Bellas Artes, the lowest insertion
On the opposite side, with the lowest employment and highest precariousness, are the fields of Arts and Humanities, Services, and Education. Arts and Humanities stand out for their low employability (63.5%), twelve points below the average, and their low salaries (27,185 euros), more than 3,000 euros less. Services, which includes studies like Tourism or Protocol, is notable for being overqualified in 70% of the jobs they obtain, for having salaries about 3,000 euros lower than the average, and for employability about two points lower. Education has salaries about 2,000 euros below the average, 42% part-time contracts, and about ten points fewer permanent contracts.
If we delve into the details, the degrees with the worst job placement and poorest quality contracts are, in this order, Fine Arts, some philologies, Art History, Geography, and Conservation and Restoration. They have employment rates 15 to 19 points below the average four years after graduation (Fine Arts is the lowest at 57%), very high overqualification (in Art History only 32% work in a position of their academic category), and salaries between 5,000 and 9,000 euros lower than the average, with Restoration (21,980 euros gross annually) and Geography (22,158) at the bottom.

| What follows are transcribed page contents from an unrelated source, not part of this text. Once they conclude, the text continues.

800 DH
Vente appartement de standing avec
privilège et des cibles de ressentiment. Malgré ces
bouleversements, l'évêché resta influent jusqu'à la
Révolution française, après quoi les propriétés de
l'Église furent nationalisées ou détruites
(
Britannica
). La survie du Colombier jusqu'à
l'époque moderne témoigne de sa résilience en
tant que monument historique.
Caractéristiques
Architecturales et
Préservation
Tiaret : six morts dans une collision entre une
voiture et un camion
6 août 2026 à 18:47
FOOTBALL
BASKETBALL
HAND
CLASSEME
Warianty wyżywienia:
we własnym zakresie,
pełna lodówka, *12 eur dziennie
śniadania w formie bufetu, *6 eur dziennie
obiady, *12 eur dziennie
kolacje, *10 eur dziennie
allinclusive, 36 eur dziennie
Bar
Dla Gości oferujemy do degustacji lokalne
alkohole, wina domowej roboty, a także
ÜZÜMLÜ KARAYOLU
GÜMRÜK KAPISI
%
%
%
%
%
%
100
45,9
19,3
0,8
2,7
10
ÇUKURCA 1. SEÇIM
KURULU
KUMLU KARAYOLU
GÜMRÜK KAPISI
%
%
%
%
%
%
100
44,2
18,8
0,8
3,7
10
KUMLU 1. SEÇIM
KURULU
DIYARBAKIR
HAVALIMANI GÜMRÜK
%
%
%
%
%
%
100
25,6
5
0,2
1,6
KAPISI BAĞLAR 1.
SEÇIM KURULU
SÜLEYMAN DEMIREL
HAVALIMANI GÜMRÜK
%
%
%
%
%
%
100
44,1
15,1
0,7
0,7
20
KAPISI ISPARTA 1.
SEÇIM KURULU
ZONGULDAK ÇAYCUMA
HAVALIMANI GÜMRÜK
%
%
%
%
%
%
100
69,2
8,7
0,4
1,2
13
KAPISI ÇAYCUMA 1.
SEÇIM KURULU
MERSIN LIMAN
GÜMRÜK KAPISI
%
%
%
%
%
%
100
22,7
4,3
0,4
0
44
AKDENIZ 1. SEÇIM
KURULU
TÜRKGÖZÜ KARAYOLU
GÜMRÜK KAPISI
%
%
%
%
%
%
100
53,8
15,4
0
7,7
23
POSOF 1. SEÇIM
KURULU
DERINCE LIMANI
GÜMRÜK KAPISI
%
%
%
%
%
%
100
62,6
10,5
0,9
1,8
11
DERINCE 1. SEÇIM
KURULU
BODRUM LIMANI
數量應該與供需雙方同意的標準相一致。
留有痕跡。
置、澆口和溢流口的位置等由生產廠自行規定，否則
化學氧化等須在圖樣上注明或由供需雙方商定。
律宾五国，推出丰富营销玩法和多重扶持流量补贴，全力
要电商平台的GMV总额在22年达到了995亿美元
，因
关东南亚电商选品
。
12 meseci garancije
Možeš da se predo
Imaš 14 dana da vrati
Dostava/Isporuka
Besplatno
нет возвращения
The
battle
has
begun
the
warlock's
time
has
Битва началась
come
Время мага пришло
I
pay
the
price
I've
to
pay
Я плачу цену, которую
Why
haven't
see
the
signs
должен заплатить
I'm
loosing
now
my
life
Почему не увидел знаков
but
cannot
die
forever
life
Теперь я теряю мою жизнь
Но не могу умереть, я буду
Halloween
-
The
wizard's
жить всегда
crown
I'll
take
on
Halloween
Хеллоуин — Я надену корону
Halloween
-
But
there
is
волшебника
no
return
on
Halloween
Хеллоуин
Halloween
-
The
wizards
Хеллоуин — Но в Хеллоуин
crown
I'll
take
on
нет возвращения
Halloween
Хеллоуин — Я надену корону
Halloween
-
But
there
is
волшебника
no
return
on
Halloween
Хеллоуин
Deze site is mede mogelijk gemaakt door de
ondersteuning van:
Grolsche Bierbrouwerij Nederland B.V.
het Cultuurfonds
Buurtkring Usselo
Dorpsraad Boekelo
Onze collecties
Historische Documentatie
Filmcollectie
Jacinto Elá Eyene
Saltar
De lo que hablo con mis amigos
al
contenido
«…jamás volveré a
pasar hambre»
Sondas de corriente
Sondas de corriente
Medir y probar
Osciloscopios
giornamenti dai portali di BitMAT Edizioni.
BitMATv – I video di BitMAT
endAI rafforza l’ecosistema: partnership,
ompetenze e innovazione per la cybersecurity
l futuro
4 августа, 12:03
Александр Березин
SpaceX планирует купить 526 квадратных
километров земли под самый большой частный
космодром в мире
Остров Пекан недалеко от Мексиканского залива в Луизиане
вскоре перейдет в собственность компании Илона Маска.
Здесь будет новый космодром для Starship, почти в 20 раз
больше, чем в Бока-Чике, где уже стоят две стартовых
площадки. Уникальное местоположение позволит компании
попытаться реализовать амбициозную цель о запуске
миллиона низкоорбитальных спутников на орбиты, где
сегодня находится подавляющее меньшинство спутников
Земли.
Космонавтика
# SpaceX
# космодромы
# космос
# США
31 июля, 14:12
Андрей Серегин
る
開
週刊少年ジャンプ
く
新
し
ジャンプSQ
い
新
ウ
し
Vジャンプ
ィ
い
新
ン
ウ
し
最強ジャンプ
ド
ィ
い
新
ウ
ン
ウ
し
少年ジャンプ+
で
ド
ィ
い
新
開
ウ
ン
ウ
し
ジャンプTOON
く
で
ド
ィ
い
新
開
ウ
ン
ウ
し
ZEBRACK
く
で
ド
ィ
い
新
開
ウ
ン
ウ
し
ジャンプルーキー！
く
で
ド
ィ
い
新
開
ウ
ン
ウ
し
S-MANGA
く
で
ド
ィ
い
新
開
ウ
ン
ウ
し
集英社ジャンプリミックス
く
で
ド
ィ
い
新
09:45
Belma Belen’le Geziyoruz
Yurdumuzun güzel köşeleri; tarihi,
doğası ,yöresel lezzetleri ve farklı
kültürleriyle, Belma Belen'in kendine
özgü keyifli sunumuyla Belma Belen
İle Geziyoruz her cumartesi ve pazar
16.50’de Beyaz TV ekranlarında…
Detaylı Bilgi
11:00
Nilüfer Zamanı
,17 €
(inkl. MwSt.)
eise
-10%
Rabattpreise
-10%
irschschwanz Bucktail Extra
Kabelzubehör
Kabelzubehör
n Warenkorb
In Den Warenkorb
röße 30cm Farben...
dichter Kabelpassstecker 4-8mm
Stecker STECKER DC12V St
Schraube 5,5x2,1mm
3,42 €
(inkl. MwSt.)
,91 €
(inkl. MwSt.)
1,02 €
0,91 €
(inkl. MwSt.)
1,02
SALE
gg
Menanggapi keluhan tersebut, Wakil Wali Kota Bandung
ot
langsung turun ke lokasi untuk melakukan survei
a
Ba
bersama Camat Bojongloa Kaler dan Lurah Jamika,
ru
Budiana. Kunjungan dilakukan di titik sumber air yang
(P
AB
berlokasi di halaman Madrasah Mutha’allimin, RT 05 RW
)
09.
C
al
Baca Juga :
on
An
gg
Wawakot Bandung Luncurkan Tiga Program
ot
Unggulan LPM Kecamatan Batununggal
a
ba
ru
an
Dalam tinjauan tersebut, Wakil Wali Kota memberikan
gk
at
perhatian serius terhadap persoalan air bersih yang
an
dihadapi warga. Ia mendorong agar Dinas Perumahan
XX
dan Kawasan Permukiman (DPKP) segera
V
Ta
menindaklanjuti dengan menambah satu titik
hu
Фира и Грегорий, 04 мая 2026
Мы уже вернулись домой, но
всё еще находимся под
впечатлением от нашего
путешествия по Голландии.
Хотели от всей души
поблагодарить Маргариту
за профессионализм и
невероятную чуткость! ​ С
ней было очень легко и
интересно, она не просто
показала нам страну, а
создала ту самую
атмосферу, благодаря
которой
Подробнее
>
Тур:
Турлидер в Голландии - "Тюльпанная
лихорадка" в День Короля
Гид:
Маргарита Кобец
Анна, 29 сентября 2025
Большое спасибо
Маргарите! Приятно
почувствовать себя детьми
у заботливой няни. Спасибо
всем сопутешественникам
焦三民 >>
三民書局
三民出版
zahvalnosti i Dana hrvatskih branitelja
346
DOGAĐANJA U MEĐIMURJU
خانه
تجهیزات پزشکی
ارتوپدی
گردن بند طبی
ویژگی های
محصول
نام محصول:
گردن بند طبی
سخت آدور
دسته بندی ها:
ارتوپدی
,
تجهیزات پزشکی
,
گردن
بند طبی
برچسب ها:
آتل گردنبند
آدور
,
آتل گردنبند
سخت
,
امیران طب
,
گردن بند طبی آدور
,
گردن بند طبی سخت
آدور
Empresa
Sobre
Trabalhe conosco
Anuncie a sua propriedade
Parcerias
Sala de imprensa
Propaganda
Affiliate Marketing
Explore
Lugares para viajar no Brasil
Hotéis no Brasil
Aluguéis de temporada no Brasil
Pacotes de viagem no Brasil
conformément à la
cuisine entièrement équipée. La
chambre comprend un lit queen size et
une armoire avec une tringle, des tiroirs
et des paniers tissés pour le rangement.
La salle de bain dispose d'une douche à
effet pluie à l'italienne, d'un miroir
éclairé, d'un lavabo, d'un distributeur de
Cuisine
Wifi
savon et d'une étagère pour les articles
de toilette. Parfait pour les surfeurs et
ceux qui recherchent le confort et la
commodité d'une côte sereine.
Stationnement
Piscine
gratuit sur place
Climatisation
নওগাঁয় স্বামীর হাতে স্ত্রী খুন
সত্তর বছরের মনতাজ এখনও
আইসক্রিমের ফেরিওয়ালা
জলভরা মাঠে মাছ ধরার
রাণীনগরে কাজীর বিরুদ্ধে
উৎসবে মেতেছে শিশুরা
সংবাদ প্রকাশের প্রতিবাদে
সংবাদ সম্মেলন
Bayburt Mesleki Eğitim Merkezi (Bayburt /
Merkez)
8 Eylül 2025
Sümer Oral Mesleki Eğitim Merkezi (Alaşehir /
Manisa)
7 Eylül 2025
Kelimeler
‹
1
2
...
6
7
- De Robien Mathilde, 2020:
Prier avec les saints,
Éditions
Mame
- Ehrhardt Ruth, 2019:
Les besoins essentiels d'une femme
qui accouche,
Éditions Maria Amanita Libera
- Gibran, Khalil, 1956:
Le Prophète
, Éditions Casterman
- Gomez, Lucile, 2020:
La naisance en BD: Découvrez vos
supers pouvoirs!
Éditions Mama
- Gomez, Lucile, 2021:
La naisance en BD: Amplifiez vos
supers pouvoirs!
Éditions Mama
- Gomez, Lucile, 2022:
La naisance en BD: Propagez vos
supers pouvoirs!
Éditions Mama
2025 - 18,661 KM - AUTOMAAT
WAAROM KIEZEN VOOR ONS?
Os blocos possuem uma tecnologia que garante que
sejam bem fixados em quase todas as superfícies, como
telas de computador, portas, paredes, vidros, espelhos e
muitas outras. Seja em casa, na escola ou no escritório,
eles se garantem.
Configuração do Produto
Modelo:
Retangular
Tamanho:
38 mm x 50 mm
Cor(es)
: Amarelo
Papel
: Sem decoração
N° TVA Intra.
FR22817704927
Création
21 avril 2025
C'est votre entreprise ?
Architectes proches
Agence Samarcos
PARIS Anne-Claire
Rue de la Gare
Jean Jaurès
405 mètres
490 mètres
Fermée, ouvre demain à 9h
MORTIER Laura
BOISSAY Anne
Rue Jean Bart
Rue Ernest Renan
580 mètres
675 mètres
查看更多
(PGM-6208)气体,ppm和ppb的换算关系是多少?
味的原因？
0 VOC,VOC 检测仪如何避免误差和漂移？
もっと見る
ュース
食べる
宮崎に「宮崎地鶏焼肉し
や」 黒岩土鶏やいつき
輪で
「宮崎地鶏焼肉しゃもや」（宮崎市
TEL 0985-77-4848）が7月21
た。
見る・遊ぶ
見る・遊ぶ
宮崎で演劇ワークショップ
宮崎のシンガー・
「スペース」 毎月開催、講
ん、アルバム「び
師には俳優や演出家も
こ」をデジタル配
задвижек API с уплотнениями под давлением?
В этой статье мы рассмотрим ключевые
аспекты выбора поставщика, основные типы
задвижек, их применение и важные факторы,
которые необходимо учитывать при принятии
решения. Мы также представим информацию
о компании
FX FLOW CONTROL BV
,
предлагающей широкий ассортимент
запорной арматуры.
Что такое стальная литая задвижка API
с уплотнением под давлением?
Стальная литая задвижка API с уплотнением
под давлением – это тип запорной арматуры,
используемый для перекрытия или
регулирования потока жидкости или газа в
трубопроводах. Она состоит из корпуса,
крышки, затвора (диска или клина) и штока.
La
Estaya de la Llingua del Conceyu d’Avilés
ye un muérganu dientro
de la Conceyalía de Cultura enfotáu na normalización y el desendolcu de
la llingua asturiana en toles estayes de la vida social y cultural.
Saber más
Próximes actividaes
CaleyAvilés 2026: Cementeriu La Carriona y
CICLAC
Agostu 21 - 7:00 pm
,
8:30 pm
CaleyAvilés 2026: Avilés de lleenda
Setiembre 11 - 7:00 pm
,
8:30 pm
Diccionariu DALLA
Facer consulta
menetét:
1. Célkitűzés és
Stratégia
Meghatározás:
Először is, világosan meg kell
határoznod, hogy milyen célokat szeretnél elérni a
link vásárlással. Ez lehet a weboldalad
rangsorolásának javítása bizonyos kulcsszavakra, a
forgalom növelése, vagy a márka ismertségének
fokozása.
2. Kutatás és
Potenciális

Another of the most controversial aspects of the CYD Foundation report is the gender employment gap faced by female university graduates four years after graduation compared to their male peers. They earn less and face greater precariousness. While their male peers from the 2018-19 cohort have nearly 79% permanent contracts, women have 68% (nine points lower) and earn on average about 2,285 euros less gross annually.
The salary gap would be partly justified, as analysts explain, because women graduate and are employed much more in fields with poorer job placement indicators, such as Education and Arts and Humanities, and, conversely, are a minority in the areas with the strongest salaries, such as engineering and Computer Science.
But that factor does not explain the entire gap, as this research shows, female graduates, four years after leaving university, earn less than their male counterparts in every single field of study at Spanish universities. That is, with identical training, they also have lower contracts. The fields of Services, Business, Administration and Law, and Social Sciences, Journalism, and Documentation stand out, with negative differences for women of 3,553, 3,017, and 2,888 euros, respectively.